● TASK INSTRUCTIONS
Copy all data exactly. Skip pictures.

Source texts of formatted documents:
*-*-*

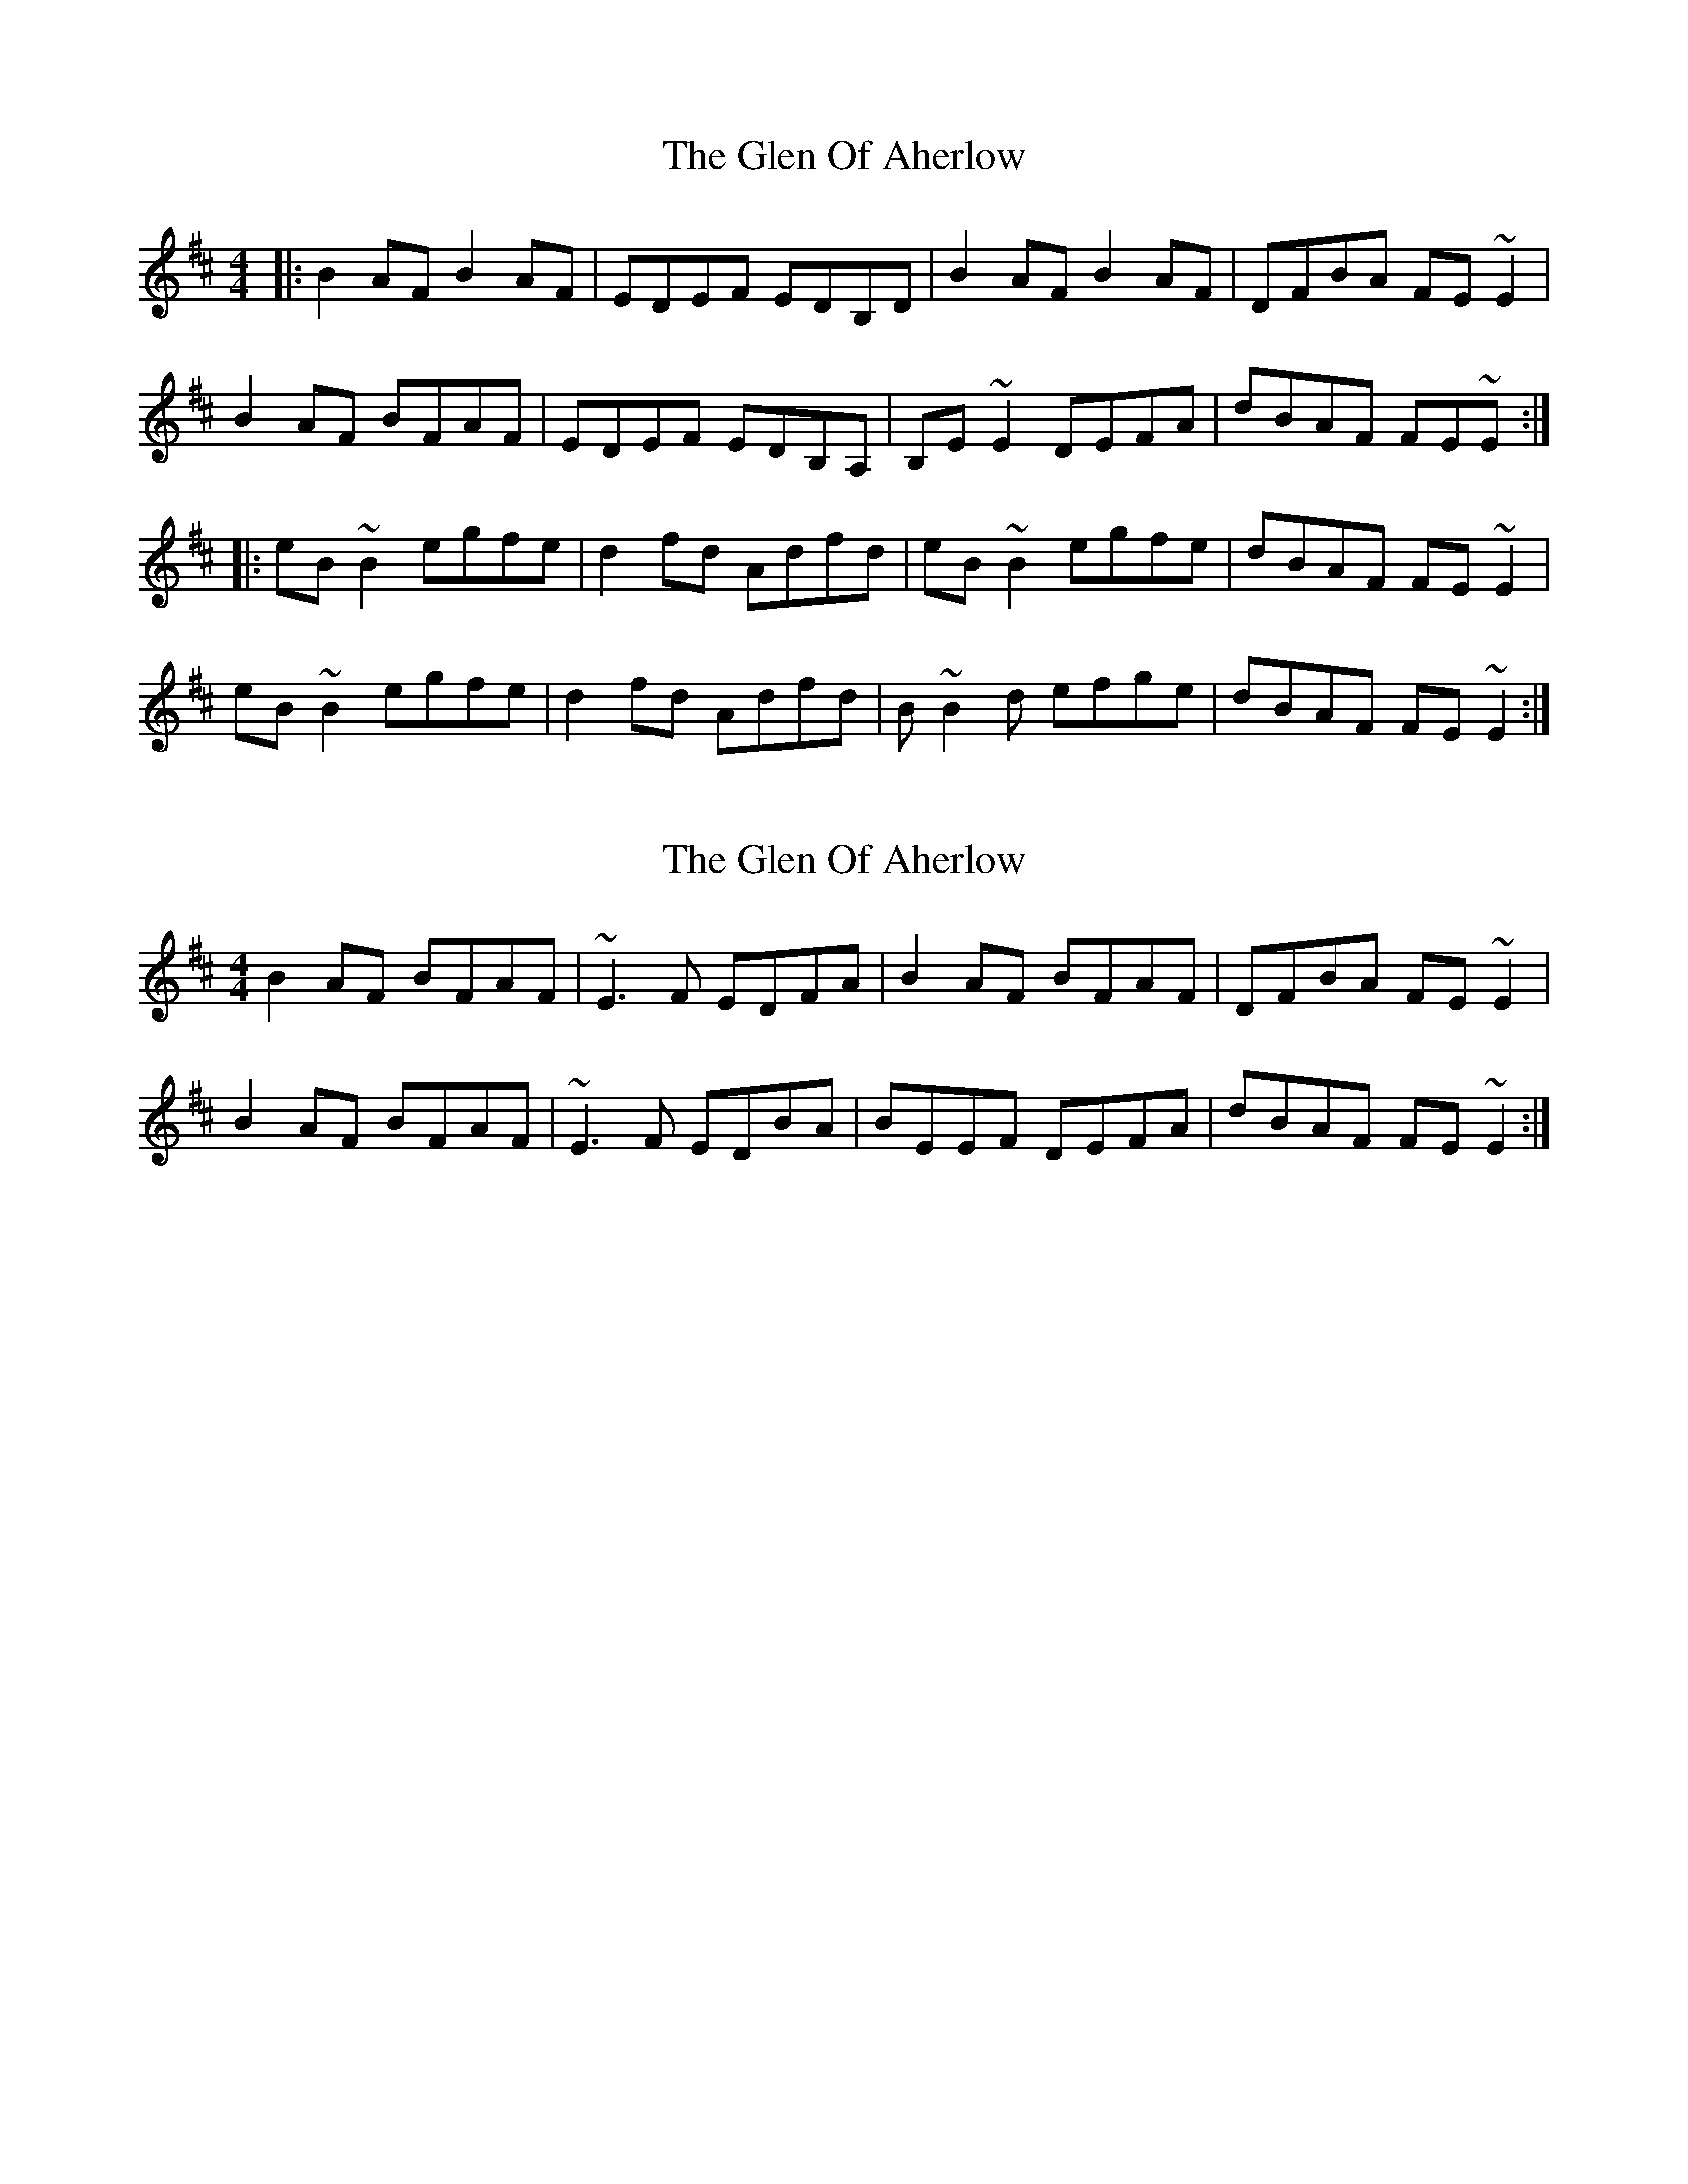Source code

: X: 1
T: Glen Of Aherlow, The
Z: Josh Kane
S: https://thesession.org/tunes/496#setting496
R: reel
M: 4/4
L: 1/8
K: Edor
|: B2AF B2AF | EDEF EDB,D | B2AF B2AF | DFBA FE~E2 |
B2AF BFAF | EDEF EDB,A, | B,E~E2 DEFA | dBAF FE~E :|
|: eB~B2 egfe | d2fd Adfd | eB~B2 egfe | dBAF FE~E2 |
eB~B2 egfe | d2fd Adfd | B~B2d efge | dBAF FE~E2 :|
X: 2
T: Glen Of Aherlow, The
Z: slainte
S: https://thesession.org/tunes/496#setting13408
R: reel
M: 4/4
L: 1/8
K: Edor
B2AF BFAF|~E3F EDFA|B2AF BFAF|DFBA FE~E2|B2AF BFAF|~E3F EDBA|BEEF DEFA|dBAF FE~E2:|
X: 3
T: Glen Of Aherlow, The
Z: JACKB
S: https://thesession.org/tunes/496#setting13409
R: reel
M: 4/4
L: 1/8
K: Edor
|: B2AF BFAF | E3F EDBd | B2AF BFAF | DFAF FE E2 |
B2AF BFAF | E3F EDBA | BE E2 DEFA | BdAF FE E2 |
B2AF BFAF | E3F EDBd | B2AF BFAF | DFAF FE E2 |
B2 AF B2 AF | EBAF EDBA |BE E2 DEFA | BdAF FE E2||
|: eB B2 efge | f3e defd | eB B2 e2 fe | dBAF Be e2 |
eB B2 egfe | f3e defd | B3d egfe | dBAF Be e2 :||
eB B2 efge | f3e defd | eB B2 e2 fe | dBAF Be e2 |
e2 b2 efga |f3e defd | B3d e2 fe | dBAF Be e2 ||
|: B2AF BFAF | E3F EDBD | B2AF BFAF | DFAF FE E2 |
B2AF BFAF | E3F EDBA | BE E2 DEFA | BdAF FE E2 |
B2 AF B2 AF | EBAF EDBA | B2 AF BFAF | DFEF FE E2|
B2 AF BFAF |EBAF EDBA |BE E2 DEFA | BdAF g3f ||
|:eB B2 efga | f3e defd | eB B2 e2 fe | dBAF Be e2 |
e2 b2 efga | f3e defd | B3d egfe | dBAF Be e2 |
eB B2 efga | f3e defd | eB B2 e2 fe | dBAF Be e2 |
eB B2 efga | f3e defd | B3d e2 fe |dBAF Be e2 ||
|:B2 AF BFAF |E3F EDBd |B2 AF BFAF |DFAF FE E2 |
B2 B2 B2 AF | EDBA EDFA |BE E2 DEFA | BdAF FE E2 |
B2 AF BFAF | e3f edBd | B2 AF BFAF | DFAF FE E2 |
B3d BdAF | EDBA EDFA | B2 AF DEFA |BdAF GEEf ||
g4 g3a/g/ | f4 f3g/f/| eB B2 e2 fe | dBAF Be e2 |
e2 b2 efga | f3e defd | B2 Ad egfe |dBAF Be e2|
eB B2 gB B2 | fB B2 eB B2 | eB B2 e2 fe | dBAF b3a/f/ |
eB B2 efga |z3e defd | B3d e2 fe | dBAF e2 e2||
X: 4
T: Glen Of Aherlow, The
Z: JACKB
S: https://thesession.org/tunes/496#setting25455
R: reel
M: 4/4
L: 1/8
K: Edor
|: B2AF BFAF | E3F EDBA | B2AF BFAF | DFAF FE E2 |
B2AF BFAF | E3F EDBA | BE E2 DEFA | BdAF FE E2 :||
|: eB B2 efge | fd d2 Adfd | eB B2 egfe | dBAF FE E2 |
eB B2 efge | f3e defd | B3d egfe | dBAF BE E2 :||
X: 5
T: Glen Of Aherlow, The
Z: Yooval
S: https://thesession.org/tunes/496#setting29198
R: reel
M: 4/4
L: 1/8
K: Edor
|: B2AF BFAF | ~E3F EDB,D | B2AF BFAF | DFAF FE~E2 |
B2AF BFAF | ~E3F EDB,A, | B,E~E2 B,EGB | dBAF GE~E2 :|
|: eB~B2 efge | fdd2 Adfd | eB~B2 egfe | dBAF GE~E2 |
eB~B2 egfe | fdd2 Adfd | ~B3d (3efg fe | dBAF GE~E2 :|
X: 6
T: Glen Of Aherlow, The
Z: Jesse
S: https://thesession.org/tunes/496#setting30281
R: reel
M: 4/4
L: 1/8
K: Edor
B2AF BFAF | E3F EDFA | B2AF BFAF | DFAF FEE2 |
B2AF BFAF | ~E3F EDB,B, | A,E~E2 B,EGB | dBAF GE~E2 ||
eB~B2 efge | fd~d2 Adfd | eB~B2 egfe | dBAF FEE2 |
eB~B2 egfe | fd~d2 Adfd | ~B3d egfe | dBAF FEE2 ||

*-*-*

● EXERCISE ANSWER
Source code

: X: 1
T: Glen Of Aherlow, The
Z: Josh Kane
S: https://thesession.org/tunes/496#setting496
R: reel
M: 4/4
L: 1/8
K: Edor
|: B2AF B2AF | EDEF EDB,D | B2AF B2AF | DFBA FE~E2 |
B2AF BFAF | EDEF EDB,A, | B,E~E2 DEFA | dBAF FE~E :|
|: eB~B2 egfe | d2fd Adfd | eB~B2 egfe | dBAF FE~E2 |
eB~B2 egfe | d2fd Adfd | B~B2d efge | dBAF FE~E2 :|
X: 2
T: Glen Of Aherlow, The
Z: slainte
S: https://thesession.org/tunes/496#setting13408
R: reel
M: 4/4
L: 1/8
K: Edor
B2AF BFAF|~E3F EDFA|B2AF BFAF|DFBA FE~E2|B2AF BFAF|~E3F EDBA|BEEF DEFA|dBAF FE~E2:|
X: 3
T: Glen Of Aherlow, The
Z: JACKB
S: https://thesession.org/tunes/496#setting13409
R: reel
M: 4/4
L: 1/8
K: Edor
|: B2AF BFAF | E3F EDBd | B2AF BFAF | DFAF FE E2 |
B2AF BFAF | E3F EDBA | BE E2 DEFA | BdAF FE E2 |
B2AF BFAF | E3F EDBd | B2AF BFAF | DFAF FE E2 |
B2 AF B2 AF | EBAF EDBA |BE E2 DEFA | BdAF FE E2||
|: eB B2 efge | f3e defd | eB B2 e2 fe | dBAF Be e2 |
eB B2 egfe | f3e defd | B3d egfe | dBAF Be e2 :||
eB B2 efge | f3e defd | eB B2 e2 fe | dBAF Be e2 |
e2 b2 efga |f3e defd | B3d e2 fe | dBAF Be e2 ||
|: B2AF BFAF | E3F EDBD | B2AF BFAF | DFAF FE E2 |
B2AF BFAF | E3F EDBA | BE E2 DEFA | BdAF FE E2 |
B2 AF B2 AF | EBAF EDBA | B2 AF BFAF | DFEF FE E2|
B2 AF BFAF |EBAF EDBA |BE E2 DEFA | BdAF g3f ||
|:eB B2 efga | f3e defd | eB B2 e2 fe | dBAF Be e2 |
e2 b2 efga | f3e defd | B3d egfe | dBAF Be e2 |
eB B2 efga | f3e defd | eB B2 e2 fe | dBAF Be e2 |
eB B2 efga | f3e defd | B3d e2 fe |dBAF Be e2 ||
|:B2 AF BFAF |E3F EDBd |B2 AF BFAF |DFAF FE E2 |
B2 B2 B2 AF | EDBA EDFA |BE E2 DEFA | BdAF FE E2 |
B2 AF BFAF | e3f edBd | B2 AF BFAF | DFAF FE E2 |
B3d BdAF | EDBA EDFA | B2 AF DEFA |BdAF GEEf ||
g4 g3a/g/ | f4 f3g/f/| eB B2 e2 fe | dBAF Be e2 |
e2 b2 efga | f3e defd | B2 Ad egfe |dBAF Be e2|
eB B2 gB B2 | fB B2 eB B2 | eB B2 e2 fe | dBAF b3a/f/ |
eB B2 efga |z3e defd | B3d e2 fe | dBAF e2 e2||
X: 4
T: Glen Of Aherlow, The
Z: JACKB
S: https://thesession.org/tunes/496#setting25455
R: reel
M: 4/4
L: 1/8
K: Edor
|: B2AF BFAF | E3F EDBA | B2AF BFAF | DFAF FE E2 |
B2AF BFAF | E3F EDBA | BE E2 DEFA | BdAF FE E2 :||
|: eB B2 efge | fd d2 Adfd | eB B2 egfe | dBAF FE E2 |
eB B2 efge | f3e defd | B3d egfe | dBAF BE E2 :||
X: 5
T: Glen Of Aherlow, The
Z: Yooval
S: https://thesession.org/tunes/496#setting29198
R: reel
M: 4/4
L: 1/8
K: Edor
|: B2AF BFAF | ~E3F EDB,D | B2AF BFAF | DFAF FE~E2 |
B2AF BFAF | ~E3F EDB,A, | B,E~E2 B,EGB | dBAF GE~E2 :|
|: eB~B2 efge | fdd2 Adfd | eB~B2 egfe | dBAF GE~E2 |
eB~B2 egfe | fdd2 Adfd | ~B3d (3efg fe | dBAF GE~E2 :|
X: 6
T: Glen Of Aherlow, The
Z: Jesse
S: https://thesession.org/tunes/496#setting30281
R: reel
M: 4/4
L: 1/8
K: Edor
B2AF BFAF | E3F EDFA | B2AF BFAF | DFAF FEE2 |
B2AF BFAF | ~E3F EDB,B, | A,E~E2 B,EGB | dBAF GE~E2 ||
eB~B2 efge | fd~d2 Adfd | eB~B2 egfe | dBAF FEE2 |
eB~B2 egfe | fd~d2 Adfd | ~B3d egfe | dBAF FEE2 ||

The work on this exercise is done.